▸ INSTRUCTIONS TO FOLLOW: From the first line to the last, write out the material verbatim.
········
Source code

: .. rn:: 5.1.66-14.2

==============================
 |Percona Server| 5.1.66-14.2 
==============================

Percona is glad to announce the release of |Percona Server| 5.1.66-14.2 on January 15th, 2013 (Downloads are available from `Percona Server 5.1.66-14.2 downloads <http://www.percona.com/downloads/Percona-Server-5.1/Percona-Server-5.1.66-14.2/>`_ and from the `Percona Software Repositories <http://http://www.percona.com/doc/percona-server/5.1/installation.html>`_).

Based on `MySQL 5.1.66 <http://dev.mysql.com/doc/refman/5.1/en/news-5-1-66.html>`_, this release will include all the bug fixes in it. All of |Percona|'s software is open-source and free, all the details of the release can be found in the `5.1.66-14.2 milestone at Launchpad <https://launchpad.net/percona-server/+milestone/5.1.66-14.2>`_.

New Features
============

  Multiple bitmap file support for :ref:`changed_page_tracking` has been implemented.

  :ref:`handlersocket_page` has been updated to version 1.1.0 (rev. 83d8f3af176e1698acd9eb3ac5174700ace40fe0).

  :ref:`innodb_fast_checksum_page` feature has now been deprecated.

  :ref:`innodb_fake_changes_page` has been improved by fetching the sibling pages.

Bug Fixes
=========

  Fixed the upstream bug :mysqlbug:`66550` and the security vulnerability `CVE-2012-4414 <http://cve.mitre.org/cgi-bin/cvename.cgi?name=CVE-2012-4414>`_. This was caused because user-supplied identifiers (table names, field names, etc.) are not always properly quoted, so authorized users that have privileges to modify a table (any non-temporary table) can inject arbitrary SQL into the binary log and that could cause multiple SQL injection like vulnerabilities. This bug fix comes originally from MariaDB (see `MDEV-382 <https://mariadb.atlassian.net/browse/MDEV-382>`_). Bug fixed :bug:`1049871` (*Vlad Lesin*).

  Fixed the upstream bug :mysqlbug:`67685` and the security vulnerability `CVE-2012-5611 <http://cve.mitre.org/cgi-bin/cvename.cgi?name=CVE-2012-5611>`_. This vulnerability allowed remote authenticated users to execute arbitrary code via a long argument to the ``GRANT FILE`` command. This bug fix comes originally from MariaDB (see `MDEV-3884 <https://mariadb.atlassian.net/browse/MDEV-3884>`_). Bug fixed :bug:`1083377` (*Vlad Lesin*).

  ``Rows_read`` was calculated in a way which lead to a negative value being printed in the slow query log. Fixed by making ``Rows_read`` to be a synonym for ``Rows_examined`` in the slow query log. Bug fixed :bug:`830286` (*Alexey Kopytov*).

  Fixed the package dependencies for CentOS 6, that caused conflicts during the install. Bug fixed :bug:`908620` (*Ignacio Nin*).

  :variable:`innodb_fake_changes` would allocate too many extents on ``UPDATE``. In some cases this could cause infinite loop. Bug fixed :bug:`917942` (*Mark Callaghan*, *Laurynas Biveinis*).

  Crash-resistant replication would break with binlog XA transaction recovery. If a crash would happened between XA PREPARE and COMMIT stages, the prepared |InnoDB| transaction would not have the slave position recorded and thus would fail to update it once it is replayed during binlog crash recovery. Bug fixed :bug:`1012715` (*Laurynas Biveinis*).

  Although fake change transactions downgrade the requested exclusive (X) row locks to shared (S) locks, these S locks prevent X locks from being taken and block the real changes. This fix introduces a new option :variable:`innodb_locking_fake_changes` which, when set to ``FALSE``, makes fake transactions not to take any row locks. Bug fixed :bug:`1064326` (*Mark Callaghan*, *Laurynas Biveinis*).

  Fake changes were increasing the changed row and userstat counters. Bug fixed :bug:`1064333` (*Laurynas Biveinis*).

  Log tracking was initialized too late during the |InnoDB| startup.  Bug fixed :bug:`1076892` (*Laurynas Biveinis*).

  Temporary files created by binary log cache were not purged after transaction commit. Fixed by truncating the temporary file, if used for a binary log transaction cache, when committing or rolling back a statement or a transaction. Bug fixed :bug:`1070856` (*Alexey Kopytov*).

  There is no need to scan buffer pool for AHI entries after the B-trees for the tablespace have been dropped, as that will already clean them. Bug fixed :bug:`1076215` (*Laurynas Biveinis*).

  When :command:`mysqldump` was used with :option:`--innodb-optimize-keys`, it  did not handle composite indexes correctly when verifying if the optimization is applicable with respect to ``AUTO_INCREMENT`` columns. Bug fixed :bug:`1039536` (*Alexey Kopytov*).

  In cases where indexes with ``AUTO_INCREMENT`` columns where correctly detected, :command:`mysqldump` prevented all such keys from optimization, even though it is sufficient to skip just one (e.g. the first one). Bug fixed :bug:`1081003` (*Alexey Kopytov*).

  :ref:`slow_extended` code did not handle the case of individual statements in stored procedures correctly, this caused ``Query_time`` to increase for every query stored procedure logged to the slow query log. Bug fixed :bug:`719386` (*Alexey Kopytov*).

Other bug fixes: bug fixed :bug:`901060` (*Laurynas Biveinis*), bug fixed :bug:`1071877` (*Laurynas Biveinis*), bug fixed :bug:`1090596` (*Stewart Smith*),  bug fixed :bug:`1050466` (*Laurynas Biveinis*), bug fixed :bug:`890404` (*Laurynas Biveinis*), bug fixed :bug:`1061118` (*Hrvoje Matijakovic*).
········
▸ ANSWER TO THIS EXERCISE:
Source code

: .. rn:: 5.1.66-14.2

==============================
 |Percona Server| 5.1.66-14.2 
==============================

Percona is glad to announce the release of |Percona Server| 5.1.66-14.2 on January 15th, 2013 (Downloads are available from `Percona Server 5.1.66-14.2 downloads <http://www.percona.com/downloads/Percona-Server-5.1/Percona-Server-5.1.66-14.2/>`_ and from the `Percona Software Repositories <http://http://www.percona.com/doc/percona-server/5.1/installation.html>`_).

Based on `MySQL 5.1.66 <http://dev.mysql.com/doc/refman/5.1/en/news-5-1-66.html>`_, this release will include all the bug fixes in it. All of |Percona|'s software is open-source and free, all the details of the release can be found in the `5.1.66-14.2 milestone at Launchpad <https://launchpad.net/percona-server/+milestone/5.1.66-14.2>`_.

New Features
============

  Multiple bitmap file support for :ref:`changed_page_tracking` has been implemented.

  :ref:`handlersocket_page` has been updated to version 1.1.0 (rev. 83d8f3af176e1698acd9eb3ac5174700ace40fe0).

  :ref:`innodb_fast_checksum_page` feature has now been deprecated.

  :ref:`innodb_fake_changes_page` has been improved by fetching the sibling pages.

Bug Fixes
=========

  Fixed the upstream bug :mysqlbug:`66550` and the security vulnerability `CVE-2012-4414 <http://cve.mitre.org/cgi-bin/cvename.cgi?name=CVE-2012-4414>`_. This was caused because user-supplied identifiers (table names, field names, etc.) are not always properly quoted, so authorized users that have privileges to modify a table (any non-temporary table) can inject arbitrary SQL into the binary log and that could cause multiple SQL injection like vulnerabilities. This bug fix comes originally from MariaDB (see `MDEV-382 <https://mariadb.atlassian.net/browse/MDEV-382>`_). Bug fixed :bug:`1049871` (*Vlad Lesin*).

  Fixed the upstream bug :mysqlbug:`67685` and the security vulnerability `CVE-2012-5611 <http://cve.mitre.org/cgi-bin/cvename.cgi?name=CVE-2012-5611>`_. This vulnerability allowed remote authenticated users to execute arbitrary code via a long argument to the ``GRANT FILE`` command. This bug fix comes originally from MariaDB (see `MDEV-3884 <https://mariadb.atlassian.net/browse/MDEV-3884>`_). Bug fixed :bug:`1083377` (*Vlad Lesin*).

  ``Rows_read`` was calculated in a way which lead to a negative value being printed in the slow query log. Fixed by making ``Rows_read`` to be a synonym for ``Rows_examined`` in the slow query log. Bug fixed :bug:`830286` (*Alexey Kopytov*).

  Fixed the package dependencies for CentOS 6, that caused conflicts during the install. Bug fixed :bug:`908620` (*Ignacio Nin*).

  :variable:`innodb_fake_changes` would allocate too many extents on ``UPDATE``. In some cases this could cause infinite loop. Bug fixed :bug:`917942` (*Mark Callaghan*, *Laurynas Biveinis*).

  Crash-resistant replication would break with binlog XA transaction recovery. If a crash would happened between XA PREPARE and COMMIT stages, the prepared |InnoDB| transaction would not have the slave position recorded and thus would fail to update it once it is replayed during binlog crash recovery. Bug fixed :bug:`1012715` (*Laurynas Biveinis*).

  Although fake change transactions downgrade the requested exclusive (X) row locks to shared (S) locks, these S locks prevent X locks from being taken and block the real changes. This fix introduces a new option :variable:`innodb_locking_fake_changes` which, when set to ``FALSE``, makes fake transactions not to take any row locks. Bug fixed :bug:`1064326` (*Mark Callaghan*, *Laurynas Biveinis*).

  Fake changes were increasing the changed row and userstat counters. Bug fixed :bug:`1064333` (*Laurynas Biveinis*).

  Log tracking was initialized too late during the |InnoDB| startup.  Bug fixed :bug:`1076892` (*Laurynas Biveinis*).

  Temporary files created by binary log cache were not purged after transaction commit. Fixed by truncating the temporary file, if used for a binary log transaction cache, when committing or rolling back a statement or a transaction. Bug fixed :bug:`1070856` (*Alexey Kopytov*).

  There is no need to scan buffer pool for AHI entries after the B-trees for the tablespace have been dropped, as that will already clean them. Bug fixed :bug:`1076215` (*Laurynas Biveinis*).

  When :command:`mysqldump` was used with :option:`--innodb-optimize-keys`, it  did not handle composite indexes correctly when verifying if the optimization is applicable with respect to ``AUTO_INCREMENT`` columns. Bug fixed :bug:`1039536` (*Alexey Kopytov*).

  In cases where indexes with ``AUTO_INCREMENT`` columns where correctly detected, :command:`mysqldump` prevented all such keys from optimization, even though it is sufficient to skip just one (e.g. the first one). Bug fixed :bug:`1081003` (*Alexey Kopytov*).

  :ref:`slow_extended` code did not handle the case of individual statements in stored procedures correctly, this caused ``Query_time`` to increase for every query stored procedure logged to the slow query log. Bug fixed :bug:`719386` (*Alexey Kopytov*).

Other bug fixes: bug fixed :bug:`901060` (*Laurynas Biveinis*), bug fixed :bug:`1071877` (*Laurynas Biveinis*), bug fixed :bug:`1090596` (*Stewart Smith*),  bug fixed :bug:`1050466` (*Laurynas Biveinis*), bug fixed :bug:`890404` (*Laurynas Biveinis*), bug fixed :bug:`1061118` (*Hrvoje Matijakovic*).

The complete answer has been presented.